Anche Alessandro Di Battista si unisce ai vicepremier Matteo Salvini e Luigi Di Maio contro la decisione del ministro dell’Economia Giovanni Tria di bocciare i minibot, cioè i Buoni del Tesoro di piccolo taglio proposti dalla Lega per saldare i debiti arretrati della pubblica amministrazione. L’ex deputato del M5s, su Facebook, scrive: “È evidente che le imprese (a cominciare dalle piccole e medie imprese) che vantano crediti con la pubblica amministrazione hanno tutto il diritto di essere pagate in fretta. Io, a meno che il ministro Tria, in pochissimi giorni, non trovi una soluzione alternativa reputo molto intelligente la proposta dei minibot”.

Oggi Tria, durante il G20 di Fukuoka, ha di nuovo bocciato pubblicamente la proposta. E in proposito, scrive Di Battista: “A chi risponde il ministro quando dice: ‘Non tratteremo il tema dei minibot a livello di governo’. Me lo sto domandando. Non risponde certo ai suoi elettori dato che Tria non ha mai preso un voto. Non risponde neppure al Parlamento e dovrebbe farlo dato che, fino a prova contraria, viviamo in una Repubblica parlamentare e non risponde neppure alle due forze politiche che hanno fatto nascere questo governo sulla base di un contratto”. Il grillino fa riferimento alla pagina 21 del contratto, dove “proprio rispetto ai debiti della pubblica amministrazione nei confronti delle imprese si parla di utilizzare ‘strumenti quali titoli di stato di piccolo taglio’, ovvero i minibot”.

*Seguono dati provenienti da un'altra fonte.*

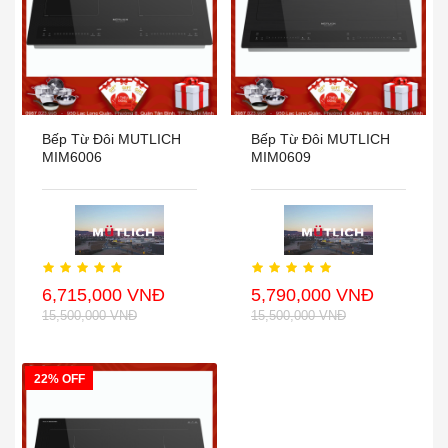
Bếp Từ Đôi MUTLICH
Bếp Từ Đôi MUTLICH
MIM6006
MIM0609
6,715,000 VNĐ
5,790,000 VNĐ
15,500,000 VNĐ
15,500,000 VNĐ
22% OFF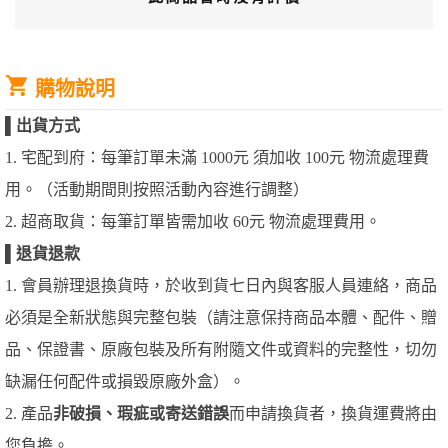
購物說明
▌
出貨方式
1. 宅配到府：每筆訂單未滿 1000元 須加收 100元 物流處理費
用。（活動期間則按照活動內容進行調整）
2. 超商取貨：每筆訂單皆需加收 60元 物流處理費用。
▌
退貨退款
1. 會員辦理退換貨時，於收到貨七日內與客服人員連絡，商品
必須是全新狀態與完整包裝（請注意保持商品本體、配件、贈
品、保證書、原廠包裝及所有附隨文件或資料的完整性，切勿
缺漏任何配件或損毀原廠外盒）。
2. 產品
非破損、瑕疵或寄送錯誤
而申請換貨者，換貨運費將由
您負擔。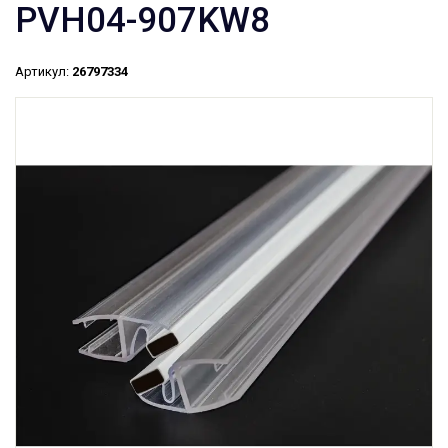
PVH04-907KW8
Артикул:
26797334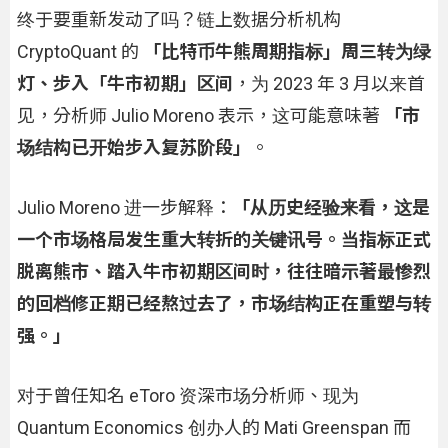
终于要重新发动了吗？链上数据分析机构
CryptoQuant 的
「比特币牛熊周期指标」周三转为绿
灯、步入「牛市初期」区间
，为 2023 年 3 月以来首
见，分析师 Julio Moreno 表示，这可能意味著
「市
场结构已开始步入复苏阶段」
。
Julio Moreno 进一步解释：
「从历史经验来看，这是
一个市场格局发生重大转折的关键讯号。当指标正式
脱离熊市、踏入牛市初期区间时，往往暗示著最惨烈
的回档修正期已经熬过去了，市场结构正在重塑与转
强。」
对于曾任知名 eToro 资深市场分析师、现为
Quantum Economics 创办人的 Mati Greenspan 而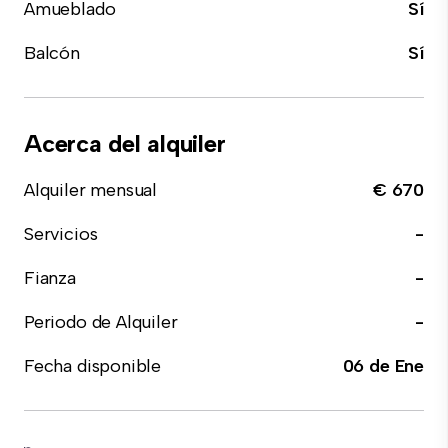
Amueblado
Sí
Balcón
Sí
Acerca del alquiler
Alquiler mensual
€ 670
Servicios
-
Fianza
-
Periodo de Alquiler
-
Fecha disponible
06 de Ene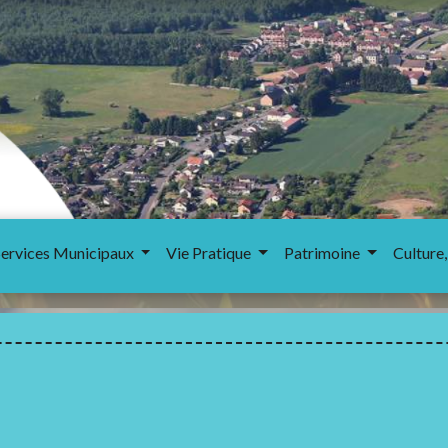
Services Municipaux
Vie Pratique
Patrimoine
Culture,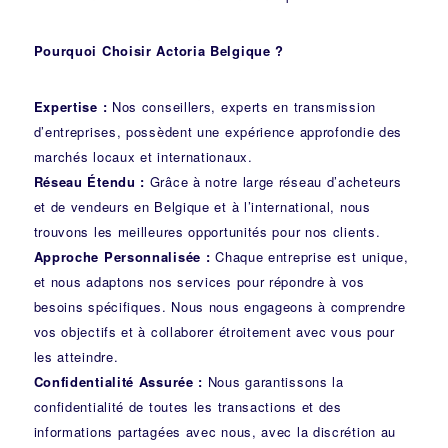
Pourquoi Choisir Actoria Belgique ?
Expertise :
Nos conseillers, experts en transmission
d’entreprises, possèdent une expérience approfondie des
marchés locaux et internationaux.
Réseau Étendu :
Grâce à notre large réseau d’acheteurs
et de vendeurs en Belgique et à l’international, nous
trouvons les meilleures opportunités pour nos clients.
Approche Personnalisée :
Chaque entreprise est unique,
et nous adaptons nos services pour répondre à vos
besoins spécifiques. Nous nous engageons à comprendre
vos objectifs et à collaborer étroitement avec vous pour
les atteindre.
Confidentialité Assurée :
Nous garantissons la
confidentialité de toutes les transactions et des
informations partagées avec nous, avec la discrétion au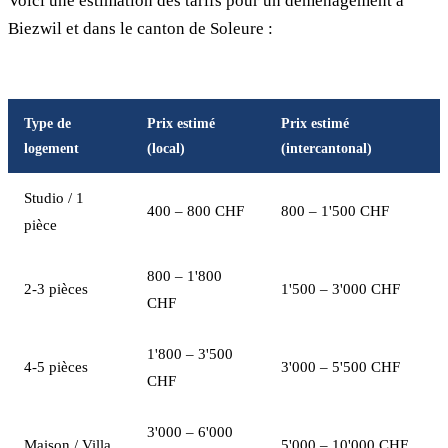
Voici une estimation des tarifs pour un déménagement à
Biezwil et dans le canton de Soleure :
Type de
Prix estimé
Prix estimé
logement
(local)
(intercantonal)
Studio / 1
400 – 800 CHF
800 – 1'500 CHF
pièce
800 – 1'800
2-3 pièces
1'500 – 3'000 CHF
CHF
1'800 – 3'500
4-5 pièces
3'000 – 5'500 CHF
CHF
3'000 – 6'000
Maison / Villa
5'000 – 10'000 CHF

“Se poi Tria preferisce rispondere a Moscovici più che al Popolo italiano beh ce ne faremo una ragione”, conclude Di Battista. “Un’Italia non più suddita di regole obsolete, dei diktat di Francia e Germania o del capitalismo finanziario evidentemente fa paura a molti e provocherebbe reazioni da chi ci tiene da decenni al guinzaglio. Francamente lo si sapeva. D’altro canto il cambiamento non è mai indolore, se è indolore non è vero cambiamento”.